Please write out exactly the lines from the one with "Où allez-vous ?" through the end of the data below, both ends included, and omit any pictures.

———

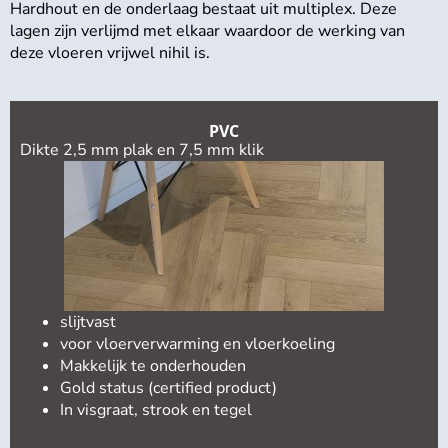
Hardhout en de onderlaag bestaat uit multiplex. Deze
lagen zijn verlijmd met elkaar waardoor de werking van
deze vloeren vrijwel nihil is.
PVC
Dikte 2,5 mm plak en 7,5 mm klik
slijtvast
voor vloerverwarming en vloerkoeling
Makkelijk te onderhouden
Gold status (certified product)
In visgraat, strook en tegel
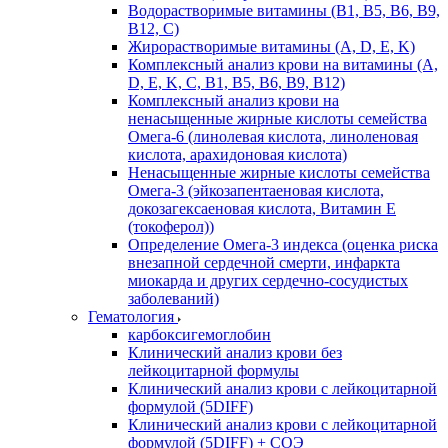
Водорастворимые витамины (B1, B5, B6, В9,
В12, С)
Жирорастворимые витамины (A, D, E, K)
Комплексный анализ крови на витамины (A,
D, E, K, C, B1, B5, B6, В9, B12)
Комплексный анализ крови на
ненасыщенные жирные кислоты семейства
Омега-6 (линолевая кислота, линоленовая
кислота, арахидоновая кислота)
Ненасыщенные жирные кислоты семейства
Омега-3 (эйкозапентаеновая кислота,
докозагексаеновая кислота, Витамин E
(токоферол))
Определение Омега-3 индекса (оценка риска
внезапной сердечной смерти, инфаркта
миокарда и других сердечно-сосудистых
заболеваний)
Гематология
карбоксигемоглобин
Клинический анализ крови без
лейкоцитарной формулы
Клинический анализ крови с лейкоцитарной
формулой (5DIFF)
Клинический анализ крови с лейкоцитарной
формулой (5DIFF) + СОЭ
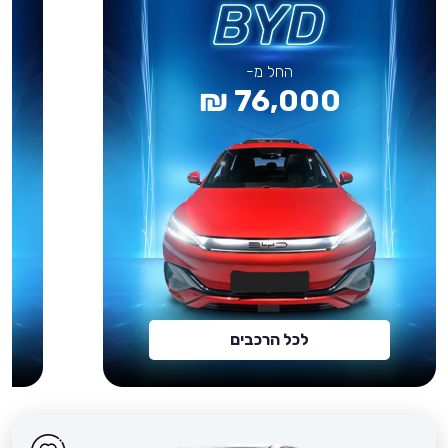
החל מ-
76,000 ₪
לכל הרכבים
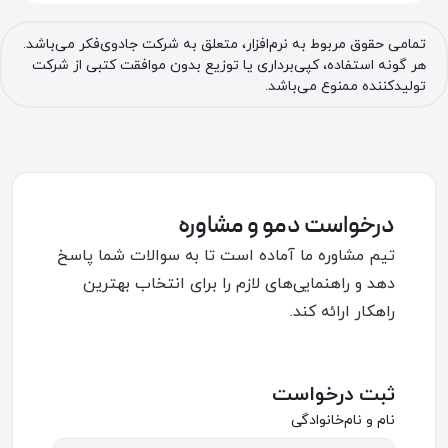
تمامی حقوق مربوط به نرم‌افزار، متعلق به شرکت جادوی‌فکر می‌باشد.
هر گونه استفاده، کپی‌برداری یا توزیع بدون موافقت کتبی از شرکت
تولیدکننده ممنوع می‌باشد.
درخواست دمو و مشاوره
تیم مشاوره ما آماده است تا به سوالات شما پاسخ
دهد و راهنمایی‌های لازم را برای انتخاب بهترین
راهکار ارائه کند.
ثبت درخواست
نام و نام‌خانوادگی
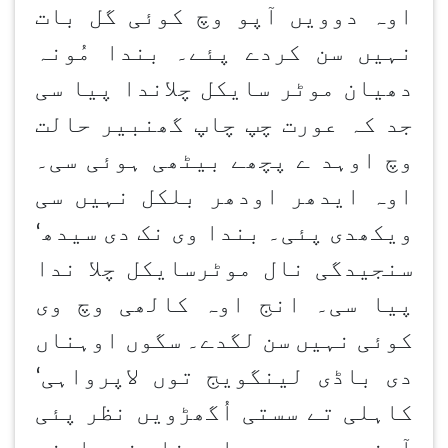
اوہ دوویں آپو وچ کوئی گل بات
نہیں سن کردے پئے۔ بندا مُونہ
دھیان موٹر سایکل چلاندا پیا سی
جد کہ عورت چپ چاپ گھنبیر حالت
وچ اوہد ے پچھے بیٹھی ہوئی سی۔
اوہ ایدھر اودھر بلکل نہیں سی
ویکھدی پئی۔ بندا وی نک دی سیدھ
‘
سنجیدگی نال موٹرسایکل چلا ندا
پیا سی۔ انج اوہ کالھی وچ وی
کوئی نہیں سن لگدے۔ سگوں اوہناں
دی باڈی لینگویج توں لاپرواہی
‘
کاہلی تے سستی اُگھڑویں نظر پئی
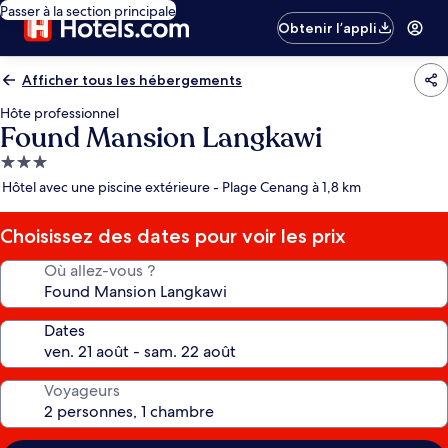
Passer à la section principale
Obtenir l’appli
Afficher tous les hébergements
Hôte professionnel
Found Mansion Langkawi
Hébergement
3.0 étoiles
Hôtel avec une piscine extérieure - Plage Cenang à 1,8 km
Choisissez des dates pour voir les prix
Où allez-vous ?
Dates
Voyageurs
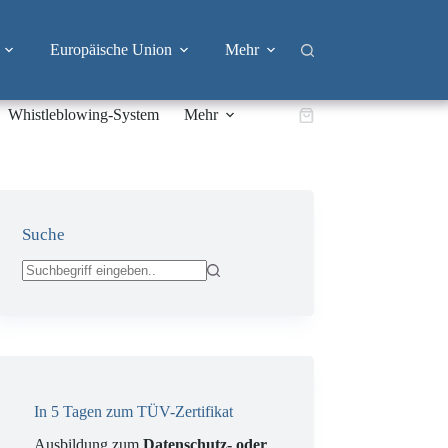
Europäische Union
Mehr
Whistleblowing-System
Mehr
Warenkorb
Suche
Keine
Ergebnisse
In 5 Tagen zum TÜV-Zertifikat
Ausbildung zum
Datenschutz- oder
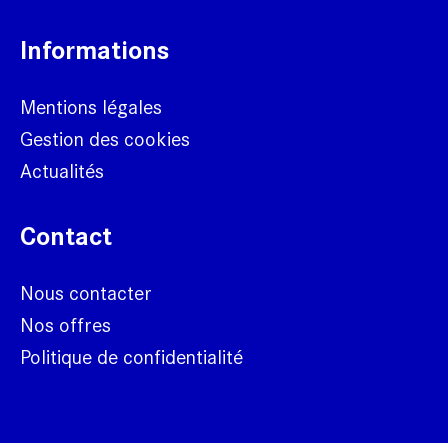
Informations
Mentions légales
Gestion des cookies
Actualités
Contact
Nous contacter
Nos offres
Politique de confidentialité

———

● ANSWER BOX
Où allez-vous ?
Dates
Voyageurs
Europäische Union
Mehr
Whistleblowing-System
Mehr
Warenkorb
Suche
Keine
Ergebnisse
In 5 Tagen zum TÜV-Zertifikat
Ausbildung zum
Datenschutz- oder
Informations
Mentions légales
Gestion des cookies
Actualités
Contact
Nous contacter
Nos offres
Politique de confidentialité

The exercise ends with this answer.